Traditional Moroccan cous cous, seasoned with smen. Berber farmers in southern Morocco bury a tightly-sealed pot of smen on the day of a daughters birth, unearthing it years later to flavor the couscous served on her wedding day.


Moroccan terda, a lentil & bean stew, flavored with smen, and served over stale bread.

Smen (semneh, beurre ranci) is a traditional butter-based cooking oil made from sheep and goat milk. Preserved butter, with its deep, pungent aroma and distinctive flavor, enhances many of Morocco's savory dishes, especially couscous. It is an aged butter similar to Asian ghee, and is a prized flavoring ingredient in Moroccan dishes.

In Morocco, smen (or sman) is still a delicacy. It is made by kneading butter with various decoctions of herbs, cinnamon, and other spices; the mixture is then cooked, salted, and strained like ghee. It is poured into jugs, tightly stoppered, and buried in the ground for months, sometimes years. Stores of the precious stuff are saved for special feasts. The smell is considered especially magnificent: a particularly aged pot of the family smen may be brought out of the cellars for honoured guests to sniff. The smen represents the riches of the house. The necessity of "doctoring" a perishable substance in order to save it in hot weather is in this manner turned into a gastronomic triumph, and hedged about with tradition and prestige. Other versions of clarified butter, called samna by non-Moroccan Arabs, are to be found throughout the Middle East.

In Lebanon, samneh is made from butter that has been boiled until the fat in the pan is as transparent as a tear (dam'at el-eyn). It is then taken off the heat and left to settle before being carefully strained through a fine sieve into sealed containers where it will keep for a year or more. Ethiopia has a spiced version, nit'r k'ibe.

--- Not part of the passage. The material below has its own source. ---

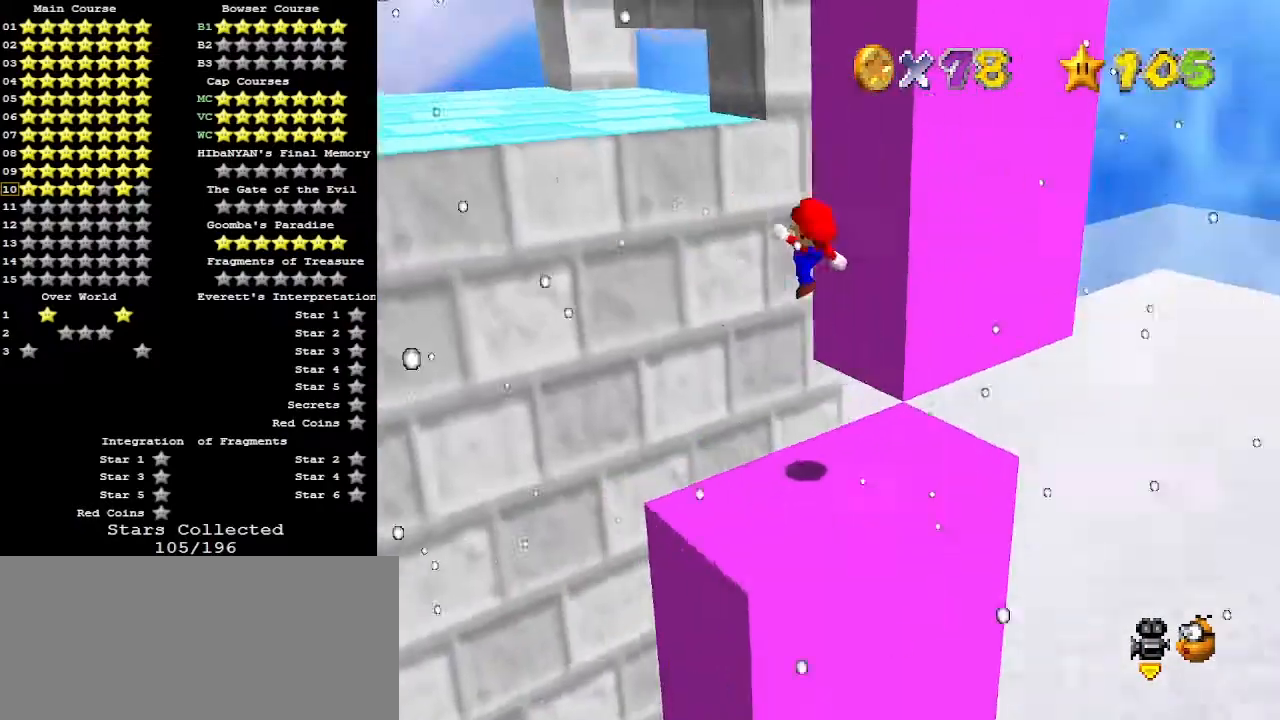
{"buttons": ["A", "C_UP"], "left_stick": "center", "events": [[233, "left_stick", "center"], [333, "A", "down"], [433, "C_UP", "down"]]}
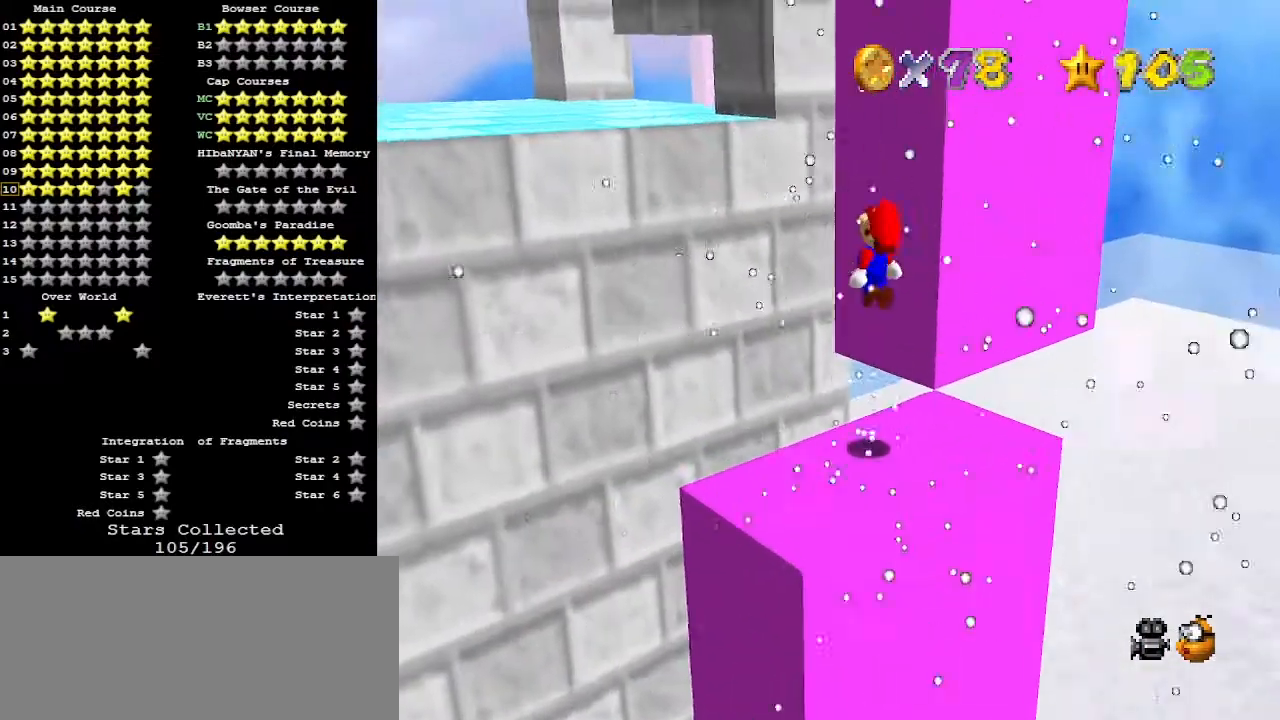
{"buttons": [], "left_stick": "center", "events": [[333, "C_UP", "up"], [433, "A", "up"]]}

Read more about making ghee.


Recipe: Smen (moroccan preserved butter)

Makes 11/2 cups

1 pound unsalted butter (pasteurized or unpasteurized)
2 teaspoons dried oregano leaves
1 tablespoon sea salt

In a medium saucepan, melt the butter over low heat. Wrap the oregano in a small piece of cheesecloth. Tie the sachet with cotton string, and set in the butter. Simmer until the butter separates into a clear, golden liquid and a milky sediment, 25 to 30 minutes. Carefully pour off the golden liquid (clarified butter), and strain through a piece of clean, fine muslin. Discard the milky sediment and oregano sachet. Transfer to a hot sterilized glass jar. Add the salt and mix until dissolved. Cover and let stand in a cool place until the mixture becomes pungent, 1 to 2 weeks. Drain any liquid from the jar and refrigerate the butter. Use within 6 months.